O requerimento de autoria da deputada catarinense foi aprovado nessa quarta-feira (10) na reunião ordinária da CDU. O Grupo de Trabalho terá caráter técnico, já que os deputados que vão participar são arquitetos, engenheiros, urbanistas e especialistas na área ambiental. Os parlamentares vão estudar as causas naturais e urbanas das catástrofes e propor soluções técnicas para evitar novos deslizamentos em áreas de risco.
 
Segundo a deputada Angela Amin, neste primeiro momento, o Grupo de Trabalho vai viabilizar a integração das ações nas esferas federal, estadual e municipal, a fim de acelerar a reconstrução das cidades catarinenses mais atingidas pelas cheias e deslizamentos. “Vamos acompanhar as medidas referentes as obras de infra-estrutura de Blumenau, Itajaí, Ilhota e dos demais municípios destruídos pela tragédia que assolou nosso estado”.

Angela Amin, também informou que a bancada catarinense continua acompanhando a tramitação da Medida Provisória 448/08, que libera R$ 1,6 bilhão do orçamento federal para ações emergenciais em regiões do País em estado de calamidade pública, ja que o texto só deverá ser analisado diretamente no Plenário na próxima semana.
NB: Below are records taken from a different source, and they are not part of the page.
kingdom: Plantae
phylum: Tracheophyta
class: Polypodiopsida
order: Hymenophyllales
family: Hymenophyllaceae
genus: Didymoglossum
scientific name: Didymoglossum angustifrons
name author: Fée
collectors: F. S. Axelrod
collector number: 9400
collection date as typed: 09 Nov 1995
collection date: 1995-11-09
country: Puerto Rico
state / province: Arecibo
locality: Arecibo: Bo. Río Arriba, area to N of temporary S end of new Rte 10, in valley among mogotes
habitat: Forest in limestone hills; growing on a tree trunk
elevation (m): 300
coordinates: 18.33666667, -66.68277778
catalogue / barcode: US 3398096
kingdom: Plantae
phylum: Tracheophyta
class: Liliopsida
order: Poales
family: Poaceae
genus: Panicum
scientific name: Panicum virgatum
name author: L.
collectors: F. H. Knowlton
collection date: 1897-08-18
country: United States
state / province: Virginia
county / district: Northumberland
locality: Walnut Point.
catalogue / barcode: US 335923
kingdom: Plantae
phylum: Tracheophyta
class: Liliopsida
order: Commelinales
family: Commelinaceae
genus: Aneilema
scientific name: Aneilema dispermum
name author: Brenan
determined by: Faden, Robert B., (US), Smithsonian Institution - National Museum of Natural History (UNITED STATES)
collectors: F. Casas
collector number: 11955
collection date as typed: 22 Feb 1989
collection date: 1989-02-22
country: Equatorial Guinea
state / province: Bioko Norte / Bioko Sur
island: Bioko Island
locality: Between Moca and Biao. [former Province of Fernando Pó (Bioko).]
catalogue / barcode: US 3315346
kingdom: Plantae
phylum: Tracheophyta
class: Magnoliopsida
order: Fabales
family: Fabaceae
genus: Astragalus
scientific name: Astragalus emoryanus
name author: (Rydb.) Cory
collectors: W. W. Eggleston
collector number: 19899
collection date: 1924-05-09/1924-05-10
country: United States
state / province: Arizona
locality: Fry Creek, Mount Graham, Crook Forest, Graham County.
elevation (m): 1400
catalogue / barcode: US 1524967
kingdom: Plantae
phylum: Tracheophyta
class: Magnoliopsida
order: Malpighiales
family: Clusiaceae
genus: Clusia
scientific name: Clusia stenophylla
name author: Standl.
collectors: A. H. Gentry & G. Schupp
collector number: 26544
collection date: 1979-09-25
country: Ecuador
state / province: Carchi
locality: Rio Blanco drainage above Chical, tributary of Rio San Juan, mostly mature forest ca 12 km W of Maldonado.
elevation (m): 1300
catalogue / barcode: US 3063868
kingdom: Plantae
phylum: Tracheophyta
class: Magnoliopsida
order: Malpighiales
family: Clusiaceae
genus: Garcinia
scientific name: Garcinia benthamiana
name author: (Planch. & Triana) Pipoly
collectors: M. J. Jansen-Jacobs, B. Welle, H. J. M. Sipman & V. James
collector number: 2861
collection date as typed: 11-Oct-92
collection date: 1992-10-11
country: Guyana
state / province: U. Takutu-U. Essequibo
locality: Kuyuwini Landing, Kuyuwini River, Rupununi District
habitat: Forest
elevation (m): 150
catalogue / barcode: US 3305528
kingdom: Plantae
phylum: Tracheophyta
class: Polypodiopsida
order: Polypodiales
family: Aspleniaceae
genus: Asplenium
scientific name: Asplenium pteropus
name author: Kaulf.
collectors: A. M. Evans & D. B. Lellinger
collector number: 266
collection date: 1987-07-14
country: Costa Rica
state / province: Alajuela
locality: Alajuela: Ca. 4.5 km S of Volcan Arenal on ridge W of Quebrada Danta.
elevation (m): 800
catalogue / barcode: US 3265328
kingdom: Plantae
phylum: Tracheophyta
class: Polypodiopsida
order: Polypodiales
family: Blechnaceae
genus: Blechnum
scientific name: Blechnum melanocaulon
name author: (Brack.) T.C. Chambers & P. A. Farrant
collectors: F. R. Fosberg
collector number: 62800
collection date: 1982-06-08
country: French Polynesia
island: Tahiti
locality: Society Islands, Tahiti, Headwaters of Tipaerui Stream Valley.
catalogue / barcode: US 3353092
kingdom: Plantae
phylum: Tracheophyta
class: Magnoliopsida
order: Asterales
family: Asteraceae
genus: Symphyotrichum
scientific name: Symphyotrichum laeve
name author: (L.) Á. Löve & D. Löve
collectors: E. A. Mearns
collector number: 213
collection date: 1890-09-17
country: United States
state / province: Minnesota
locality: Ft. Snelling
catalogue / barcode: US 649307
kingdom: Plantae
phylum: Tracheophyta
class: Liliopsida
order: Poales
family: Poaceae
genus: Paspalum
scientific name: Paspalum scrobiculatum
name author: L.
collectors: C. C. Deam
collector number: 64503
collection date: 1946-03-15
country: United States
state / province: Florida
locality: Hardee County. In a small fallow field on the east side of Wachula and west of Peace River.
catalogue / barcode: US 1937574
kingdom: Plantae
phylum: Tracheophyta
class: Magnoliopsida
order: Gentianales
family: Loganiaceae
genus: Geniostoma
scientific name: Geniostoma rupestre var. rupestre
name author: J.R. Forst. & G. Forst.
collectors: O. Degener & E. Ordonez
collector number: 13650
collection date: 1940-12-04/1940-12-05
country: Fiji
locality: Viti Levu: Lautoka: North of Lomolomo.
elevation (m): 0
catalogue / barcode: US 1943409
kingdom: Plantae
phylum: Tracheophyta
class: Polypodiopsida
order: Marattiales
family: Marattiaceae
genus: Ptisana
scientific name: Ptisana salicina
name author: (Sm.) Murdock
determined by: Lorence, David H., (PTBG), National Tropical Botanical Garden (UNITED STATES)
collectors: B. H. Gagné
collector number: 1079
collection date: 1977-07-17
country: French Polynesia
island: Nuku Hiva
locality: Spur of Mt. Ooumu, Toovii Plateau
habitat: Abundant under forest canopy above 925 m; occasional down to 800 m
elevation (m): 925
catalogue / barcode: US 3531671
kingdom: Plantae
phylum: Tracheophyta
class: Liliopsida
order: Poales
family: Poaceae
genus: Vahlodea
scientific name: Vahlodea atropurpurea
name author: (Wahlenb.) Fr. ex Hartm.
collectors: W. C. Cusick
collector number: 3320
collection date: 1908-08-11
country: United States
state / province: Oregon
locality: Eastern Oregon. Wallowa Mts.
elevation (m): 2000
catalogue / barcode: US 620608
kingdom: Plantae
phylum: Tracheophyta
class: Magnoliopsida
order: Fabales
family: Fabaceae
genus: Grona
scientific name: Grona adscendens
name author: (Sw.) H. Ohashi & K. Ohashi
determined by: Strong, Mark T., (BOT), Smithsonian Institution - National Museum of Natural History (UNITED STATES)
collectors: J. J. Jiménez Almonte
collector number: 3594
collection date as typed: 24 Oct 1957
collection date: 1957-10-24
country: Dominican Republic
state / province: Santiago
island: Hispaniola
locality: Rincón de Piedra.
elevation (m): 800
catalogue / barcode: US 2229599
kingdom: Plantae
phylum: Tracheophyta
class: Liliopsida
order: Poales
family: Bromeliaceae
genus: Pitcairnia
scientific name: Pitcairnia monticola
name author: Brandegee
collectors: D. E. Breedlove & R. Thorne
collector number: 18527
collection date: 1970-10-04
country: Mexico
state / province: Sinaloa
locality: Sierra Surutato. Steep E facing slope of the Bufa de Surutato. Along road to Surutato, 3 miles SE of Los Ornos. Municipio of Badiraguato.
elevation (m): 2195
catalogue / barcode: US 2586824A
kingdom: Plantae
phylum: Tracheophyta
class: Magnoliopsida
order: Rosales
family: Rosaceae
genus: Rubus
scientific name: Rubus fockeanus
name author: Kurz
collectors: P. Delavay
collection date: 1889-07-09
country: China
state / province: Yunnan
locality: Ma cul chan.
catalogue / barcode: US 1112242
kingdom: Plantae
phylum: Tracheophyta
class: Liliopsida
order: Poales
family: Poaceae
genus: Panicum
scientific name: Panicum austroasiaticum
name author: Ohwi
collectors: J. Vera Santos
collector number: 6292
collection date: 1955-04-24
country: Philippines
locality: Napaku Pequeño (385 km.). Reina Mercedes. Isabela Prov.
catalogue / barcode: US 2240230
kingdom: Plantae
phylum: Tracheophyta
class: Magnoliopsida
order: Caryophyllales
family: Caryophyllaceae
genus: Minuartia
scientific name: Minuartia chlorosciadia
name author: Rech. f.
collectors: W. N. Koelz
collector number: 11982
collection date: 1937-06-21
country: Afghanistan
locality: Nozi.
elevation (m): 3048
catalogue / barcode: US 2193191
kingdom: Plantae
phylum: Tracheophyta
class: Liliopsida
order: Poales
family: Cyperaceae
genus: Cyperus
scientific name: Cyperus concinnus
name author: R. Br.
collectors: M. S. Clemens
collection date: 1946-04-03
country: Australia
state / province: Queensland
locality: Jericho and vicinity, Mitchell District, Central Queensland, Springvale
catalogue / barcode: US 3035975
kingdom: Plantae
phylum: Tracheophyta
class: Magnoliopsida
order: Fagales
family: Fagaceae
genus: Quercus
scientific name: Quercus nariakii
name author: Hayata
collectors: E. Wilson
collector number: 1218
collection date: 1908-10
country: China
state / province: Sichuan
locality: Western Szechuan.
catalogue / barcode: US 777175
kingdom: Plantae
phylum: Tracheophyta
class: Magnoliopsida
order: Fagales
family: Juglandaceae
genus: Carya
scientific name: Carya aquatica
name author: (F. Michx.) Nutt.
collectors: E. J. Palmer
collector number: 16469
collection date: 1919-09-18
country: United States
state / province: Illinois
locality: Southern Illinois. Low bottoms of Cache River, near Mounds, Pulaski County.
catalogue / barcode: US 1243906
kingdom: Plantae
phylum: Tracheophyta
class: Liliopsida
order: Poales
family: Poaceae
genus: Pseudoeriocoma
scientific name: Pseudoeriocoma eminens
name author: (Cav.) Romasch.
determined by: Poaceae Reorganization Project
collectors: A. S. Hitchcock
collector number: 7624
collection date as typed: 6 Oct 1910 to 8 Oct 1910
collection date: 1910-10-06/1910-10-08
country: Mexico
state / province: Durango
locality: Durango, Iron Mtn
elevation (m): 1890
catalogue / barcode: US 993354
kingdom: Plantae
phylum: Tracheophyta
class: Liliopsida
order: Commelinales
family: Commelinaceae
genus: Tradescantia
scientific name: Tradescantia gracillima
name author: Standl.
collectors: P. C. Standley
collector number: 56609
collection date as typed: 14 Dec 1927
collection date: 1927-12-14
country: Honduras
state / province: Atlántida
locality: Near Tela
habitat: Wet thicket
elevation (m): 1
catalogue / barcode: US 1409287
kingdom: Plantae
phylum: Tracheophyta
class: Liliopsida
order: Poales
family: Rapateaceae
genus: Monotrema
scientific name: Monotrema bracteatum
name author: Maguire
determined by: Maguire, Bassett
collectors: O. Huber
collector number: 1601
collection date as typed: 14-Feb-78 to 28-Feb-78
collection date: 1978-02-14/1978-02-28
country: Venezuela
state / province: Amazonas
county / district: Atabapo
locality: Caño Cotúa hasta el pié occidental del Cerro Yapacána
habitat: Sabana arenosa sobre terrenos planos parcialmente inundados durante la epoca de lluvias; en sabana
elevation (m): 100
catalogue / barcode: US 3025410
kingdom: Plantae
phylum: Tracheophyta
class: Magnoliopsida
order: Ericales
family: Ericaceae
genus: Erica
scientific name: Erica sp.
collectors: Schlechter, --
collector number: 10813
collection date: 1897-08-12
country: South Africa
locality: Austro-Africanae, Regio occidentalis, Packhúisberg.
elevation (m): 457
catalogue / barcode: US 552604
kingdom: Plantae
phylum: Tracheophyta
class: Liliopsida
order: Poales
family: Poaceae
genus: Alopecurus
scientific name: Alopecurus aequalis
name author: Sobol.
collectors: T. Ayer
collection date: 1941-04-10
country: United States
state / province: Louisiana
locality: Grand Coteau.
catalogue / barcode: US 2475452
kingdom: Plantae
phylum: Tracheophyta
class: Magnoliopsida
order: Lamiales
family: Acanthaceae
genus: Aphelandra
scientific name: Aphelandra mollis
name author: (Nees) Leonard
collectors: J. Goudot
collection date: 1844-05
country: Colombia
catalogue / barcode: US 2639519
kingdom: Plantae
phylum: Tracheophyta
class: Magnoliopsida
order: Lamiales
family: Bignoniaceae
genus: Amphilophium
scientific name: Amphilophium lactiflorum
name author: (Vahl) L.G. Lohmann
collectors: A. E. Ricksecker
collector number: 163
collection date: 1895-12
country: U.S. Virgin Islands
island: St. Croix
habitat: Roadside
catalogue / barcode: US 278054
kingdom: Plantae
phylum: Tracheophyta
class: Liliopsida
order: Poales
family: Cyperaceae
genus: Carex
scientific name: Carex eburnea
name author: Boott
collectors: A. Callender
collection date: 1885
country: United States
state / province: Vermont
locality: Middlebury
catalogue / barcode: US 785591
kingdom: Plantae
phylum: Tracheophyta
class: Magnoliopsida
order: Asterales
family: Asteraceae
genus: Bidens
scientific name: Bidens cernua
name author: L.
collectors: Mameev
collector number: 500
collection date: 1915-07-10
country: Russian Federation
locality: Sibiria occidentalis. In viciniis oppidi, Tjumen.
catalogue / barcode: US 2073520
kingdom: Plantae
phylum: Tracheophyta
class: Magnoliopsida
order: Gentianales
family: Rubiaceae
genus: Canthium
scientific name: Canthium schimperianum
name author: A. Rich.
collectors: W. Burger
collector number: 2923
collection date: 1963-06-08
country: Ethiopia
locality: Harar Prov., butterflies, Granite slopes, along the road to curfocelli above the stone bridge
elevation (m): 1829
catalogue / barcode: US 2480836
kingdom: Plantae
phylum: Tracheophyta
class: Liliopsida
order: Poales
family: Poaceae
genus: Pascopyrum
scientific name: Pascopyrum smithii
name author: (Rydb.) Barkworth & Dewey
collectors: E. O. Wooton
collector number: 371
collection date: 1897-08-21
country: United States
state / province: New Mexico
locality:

A MP libera R$ 350 milhões para a reconstrução do Porto de Itajaí, atingido pelas fortes chuvas que caem em Santa Catarina desde novembro. O restante do dinheiro (R$ 1,25 bilhão) será usado em ações sem destino previamente fixado.
 
Isso significa que os recursos podem ser liberados para outras regiões em dificuldade, ainda que o Executivo alegue que o foco da MP é Santa Catarina. Neste momento, por exemplo, há cerca de 200 cidades do Nordeste que decretaram situação de calamidade devido à falta de chuvas, enquanto que o Rio de Janeiro e o Espírito Santo sofreram prejuízos com a ocorrência de chuvas intensas.